• SOURCE INFORMATION
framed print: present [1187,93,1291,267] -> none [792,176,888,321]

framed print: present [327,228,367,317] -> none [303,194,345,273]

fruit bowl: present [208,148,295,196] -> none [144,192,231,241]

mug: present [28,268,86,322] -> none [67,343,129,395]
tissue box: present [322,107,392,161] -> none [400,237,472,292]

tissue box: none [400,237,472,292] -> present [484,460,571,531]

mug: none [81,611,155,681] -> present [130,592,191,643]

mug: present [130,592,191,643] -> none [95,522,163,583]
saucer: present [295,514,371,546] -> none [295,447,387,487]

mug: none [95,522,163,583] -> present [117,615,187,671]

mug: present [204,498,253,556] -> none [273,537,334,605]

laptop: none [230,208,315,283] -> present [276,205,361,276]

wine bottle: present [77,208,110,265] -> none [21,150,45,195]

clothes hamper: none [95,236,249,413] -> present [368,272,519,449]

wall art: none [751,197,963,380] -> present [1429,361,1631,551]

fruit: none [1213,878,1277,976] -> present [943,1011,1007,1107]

• YOUR ASSIGNMENT
A single number is the whole answer here: the number of lines in the data that include "fruit".

• ANSWER TO THIS TASK
2